Two of the finalists also have addressed the cell phone-only household issue. Arbitron and The Media Audit say they will incorporate cell phone-only households in their samples.
Arbitron says it will recruit panelists by calling cell phones starting in 2008. Media Audit officials say they will draw samples of cell phone-only households if chosen to provide electronic ratings.
So what will the outcome be?
Several radio consultants contacted for this story said competition is good for any business, including Arbitron. However, it’s fairly clear that Arbitron remains the ratings race leader to this point in their minds.

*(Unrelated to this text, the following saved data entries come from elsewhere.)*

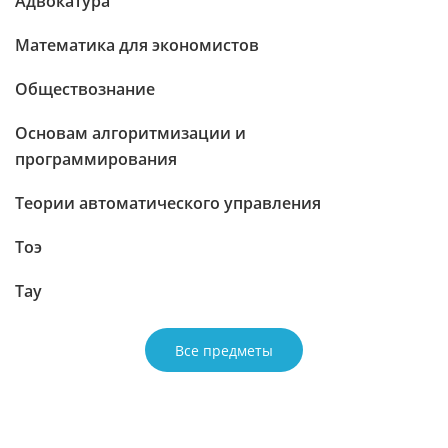
Адвокатура
Математика для экономистов
Обществознание
Основам алгоритмизации и
программирования
Теории автоматического управления
Тоэ
Тау
Все предметы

“Arbitron has needed an upgrade from the diary for a long time. They obviously know that. Because of their tests with the PPM the past few years I believe they are in the lead,” said Ed Shane, president of Shane Media. “However, it’s pretty clear that Clear Channel and others would like to see Arbitron’s lead at least challenged.”
Shane looks for The Media Audit and Mediamark to proceed with rigorous testing of their electronic radio rating systems.
“The industry deserves empirical data,” Shane said. “I think we need to mix our data gathering. I’ve always been a fan of mixed methodologies to gain understanding from even the most recalcitrant respondent.”
Holland Cooke, president of Holland Cooke Media, said, “It’s hard to imagine Arbitron’s PPM not emerging as the standard. They are much further down the road.”
Cooke also said he has more knowledge of the PPM than the competitors’ offerings because of various industry briefings on the technology. “Arbitron has been tweaking PPM with input from consultants, stations programmers, the ad community and other stakeholders. That has a lot of value.”
But at least one radio consultant thinks it is a wide open race, thanks in part to the refusal of Cox Media and Radio One to encode their Houston stations for inclusion in Arbitron’s PPM testing.
“I believe that, combined with Arbitron’s failure to guarantee current clients a start at no rate increase, really has opened the door for The Media Audit and Mediamark. Plus, I really admire Clear Channel for jumpstarting the process,” said Jaye Albright, partner with Albright & O’Malley Country Consulting/Radio IQ.
Albright said the various technologies being touted makes it seem at times as if there is no perfect system available.
“I believe the industry will have to compare them all and agree on what compromises are most effective for all parties involved.”